Diabetes-related foot disease (DFD) is a leading cause of foot ulcers, lower extremity amputations and death among Aboriginal and Torres Strait Islander people in regional and rural Australia. A recent study found that First Nations people with diabetes are three to six times more likely to experience lower extremity amputations compared to non-Indigenous Australians.
Based on 2021 census data, as cited by the Gippsland Primary Health Network (PHN), 5811 people identify as First Nations in Gippsland. This regional area in Victoria is equal first in Australia for having the highest prevalence of diabetes (63 per 1000 people). Due to the complexities involved in treating DFD, it is recognised that rapid access to an interdisciplinary service like the Gippsland High Risk High Foot Clinic (GHRFC) – an ongoing collaboration between Latrobe Community Health Service (LCHS) and Latrobe Regional Hospital – is critical to reduce the number of avoidable diabetes-related amputations. Yet, a survey by the Gippsland PHN reveals over one-third of First Nations people tend not to access such mainstream services due to a lack of cultural safety and appropriateness.
Aboriginal Elder Clifford Wandin has lived with type 2 diabetes for many years and has experienced barriers to accessing care. He underwent a kidney transplant seven years ago and believes it was the best thing that’s happened to him.
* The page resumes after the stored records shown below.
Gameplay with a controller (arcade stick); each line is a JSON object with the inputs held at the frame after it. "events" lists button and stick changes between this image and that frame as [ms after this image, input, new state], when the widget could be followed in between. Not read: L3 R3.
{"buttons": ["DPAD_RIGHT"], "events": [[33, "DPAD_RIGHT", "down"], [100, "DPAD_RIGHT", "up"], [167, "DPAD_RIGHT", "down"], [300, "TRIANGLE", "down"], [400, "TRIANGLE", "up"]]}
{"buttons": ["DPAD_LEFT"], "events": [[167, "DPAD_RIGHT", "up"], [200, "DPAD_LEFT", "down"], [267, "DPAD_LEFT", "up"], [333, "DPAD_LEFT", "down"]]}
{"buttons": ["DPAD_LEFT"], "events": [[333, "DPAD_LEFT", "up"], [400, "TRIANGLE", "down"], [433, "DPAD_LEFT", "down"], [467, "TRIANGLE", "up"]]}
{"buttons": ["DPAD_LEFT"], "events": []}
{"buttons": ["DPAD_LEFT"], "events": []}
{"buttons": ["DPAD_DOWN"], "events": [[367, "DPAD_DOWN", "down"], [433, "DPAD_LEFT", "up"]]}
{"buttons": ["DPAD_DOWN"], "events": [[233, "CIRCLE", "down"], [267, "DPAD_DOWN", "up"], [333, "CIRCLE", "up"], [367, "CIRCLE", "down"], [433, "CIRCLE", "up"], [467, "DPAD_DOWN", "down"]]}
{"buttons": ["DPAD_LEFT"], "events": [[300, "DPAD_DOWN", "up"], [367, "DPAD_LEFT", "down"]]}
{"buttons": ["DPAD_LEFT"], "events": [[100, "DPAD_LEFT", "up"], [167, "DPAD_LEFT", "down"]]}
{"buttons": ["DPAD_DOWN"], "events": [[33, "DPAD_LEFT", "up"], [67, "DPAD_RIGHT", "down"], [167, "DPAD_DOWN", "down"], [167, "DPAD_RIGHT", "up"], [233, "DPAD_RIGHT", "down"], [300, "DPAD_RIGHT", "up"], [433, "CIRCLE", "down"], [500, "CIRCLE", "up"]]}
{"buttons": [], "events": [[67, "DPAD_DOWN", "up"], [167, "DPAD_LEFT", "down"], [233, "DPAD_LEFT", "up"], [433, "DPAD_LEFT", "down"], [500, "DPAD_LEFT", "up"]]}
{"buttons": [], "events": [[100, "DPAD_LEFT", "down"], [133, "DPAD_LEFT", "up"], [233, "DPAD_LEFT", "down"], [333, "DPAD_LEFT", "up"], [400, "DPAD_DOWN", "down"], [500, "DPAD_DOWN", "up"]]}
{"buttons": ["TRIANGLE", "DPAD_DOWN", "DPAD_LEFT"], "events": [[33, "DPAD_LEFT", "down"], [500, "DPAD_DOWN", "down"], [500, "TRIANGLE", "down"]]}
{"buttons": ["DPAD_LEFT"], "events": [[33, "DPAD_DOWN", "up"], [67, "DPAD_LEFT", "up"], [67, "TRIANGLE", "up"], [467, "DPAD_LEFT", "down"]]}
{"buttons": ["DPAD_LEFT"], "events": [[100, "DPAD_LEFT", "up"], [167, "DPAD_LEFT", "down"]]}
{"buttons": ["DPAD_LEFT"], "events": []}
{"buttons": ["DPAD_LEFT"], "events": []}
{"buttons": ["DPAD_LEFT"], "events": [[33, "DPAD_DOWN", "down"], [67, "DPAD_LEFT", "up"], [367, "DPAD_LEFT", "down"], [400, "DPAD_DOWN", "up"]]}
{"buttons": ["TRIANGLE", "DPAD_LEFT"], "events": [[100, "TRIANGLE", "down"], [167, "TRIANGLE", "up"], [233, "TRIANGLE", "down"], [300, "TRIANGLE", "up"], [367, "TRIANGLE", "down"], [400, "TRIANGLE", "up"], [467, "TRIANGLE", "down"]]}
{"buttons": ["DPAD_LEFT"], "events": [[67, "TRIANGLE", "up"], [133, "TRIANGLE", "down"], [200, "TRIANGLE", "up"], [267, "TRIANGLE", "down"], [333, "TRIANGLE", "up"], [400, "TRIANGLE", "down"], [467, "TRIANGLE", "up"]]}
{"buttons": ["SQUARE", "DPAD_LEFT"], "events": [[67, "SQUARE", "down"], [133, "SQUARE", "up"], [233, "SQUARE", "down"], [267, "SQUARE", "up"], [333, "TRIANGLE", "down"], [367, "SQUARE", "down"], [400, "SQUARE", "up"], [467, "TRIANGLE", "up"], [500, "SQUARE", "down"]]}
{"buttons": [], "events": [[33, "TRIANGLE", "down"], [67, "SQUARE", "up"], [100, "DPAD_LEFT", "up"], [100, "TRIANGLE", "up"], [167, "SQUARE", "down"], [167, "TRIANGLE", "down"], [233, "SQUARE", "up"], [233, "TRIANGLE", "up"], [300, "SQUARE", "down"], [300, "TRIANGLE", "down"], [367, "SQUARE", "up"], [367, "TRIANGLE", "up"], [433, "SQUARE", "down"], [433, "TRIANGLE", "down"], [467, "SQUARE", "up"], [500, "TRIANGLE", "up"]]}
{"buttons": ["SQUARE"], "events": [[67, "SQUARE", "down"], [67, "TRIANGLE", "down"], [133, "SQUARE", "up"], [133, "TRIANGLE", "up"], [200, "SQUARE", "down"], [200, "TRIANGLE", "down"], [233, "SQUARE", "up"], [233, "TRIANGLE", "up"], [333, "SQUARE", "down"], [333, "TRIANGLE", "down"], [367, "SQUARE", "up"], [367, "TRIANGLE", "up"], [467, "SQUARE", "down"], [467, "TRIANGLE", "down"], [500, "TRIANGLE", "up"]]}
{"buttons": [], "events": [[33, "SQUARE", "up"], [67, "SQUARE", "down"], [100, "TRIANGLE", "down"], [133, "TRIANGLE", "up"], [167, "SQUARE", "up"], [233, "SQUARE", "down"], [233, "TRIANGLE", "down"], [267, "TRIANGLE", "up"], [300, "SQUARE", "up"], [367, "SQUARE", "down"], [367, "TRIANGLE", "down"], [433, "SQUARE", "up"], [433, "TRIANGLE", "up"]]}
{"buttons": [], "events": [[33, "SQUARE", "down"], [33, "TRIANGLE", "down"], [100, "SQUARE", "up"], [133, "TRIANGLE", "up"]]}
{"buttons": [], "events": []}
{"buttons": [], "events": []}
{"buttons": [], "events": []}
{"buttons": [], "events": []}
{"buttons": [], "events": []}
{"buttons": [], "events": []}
However, like many others, he admits he initially took far too long to seek medical help. He attributes this to cultural differences, noting the reservations that First Nations people might have when seeking care.
‘[First Nations] people don’t like seeing doctors. We still believe that a man’s and woman’s business should be separate; so a male will not see a female doctor and vice versa. In addition, [they] believe hospitals are a place where you go to die, so they will live with the pain [rather than going there to seek treatment]. It’s the fear [of death] that keeps them away. Finally, many [First Nations people] live with diabetes and other medical problems but are too ashamed [to seek help]. They just don’t know anything about their condition and how it can affect their wellbeing,’ Mr Wandin says.
With these differences in mind, the GHRFC co-located its services with Aboriginal Community Controlled Health Organisations (ACCHOs) across Gippsland to determine whether a change in the environment (that is, to one more culturally safe and appropriate to First Nations heritage) would affect the engagement of these communities with the care they need.
Three outreach clinics were run over six months at the Gippsland and East Gippsland Aboriginal Co-operative in Bairnsdale and the Ramahyuck District Aboriginal Corporation (RDAC) in Morwell. First Nations people who visited these clinics were treated by a multidisciplinary team, including a senior podiatrist, endocrinologist, general practitioner, wound care consultant, diabetes educator, dietitian, pharmacist and chronic disease nurse.
In the six months before these clinics began, 2.5 per cent of all patients attending the GHRFC identified as First Nations. However, after six months of outreach, this increased to 11 per cent – suggesting outreach at the ACCHOs may be associated with higher levels of engagement from First Nations communities.
Mr Wandin reinforces that ACCHOs are able to overcome many barriers associated with accessing care due to the provision of culturally safe and responsive services to Aboriginal communities.
‘Most [First Nations] people have trouble getting to appointments. Our co-ops have medical drivers to get them to the doctors. It’s also a culturally safe place to meet.
‘When families come together at the co-ops for their check-ups, they feel connected and support each other with their problems too. It is an opportunity to catch up with family members.’
In summary, cultural safety and responsiveness are important factors to consider when planning, organising and resourcing health initiatives to improve the health and wellbeing of First Nations people in Australia.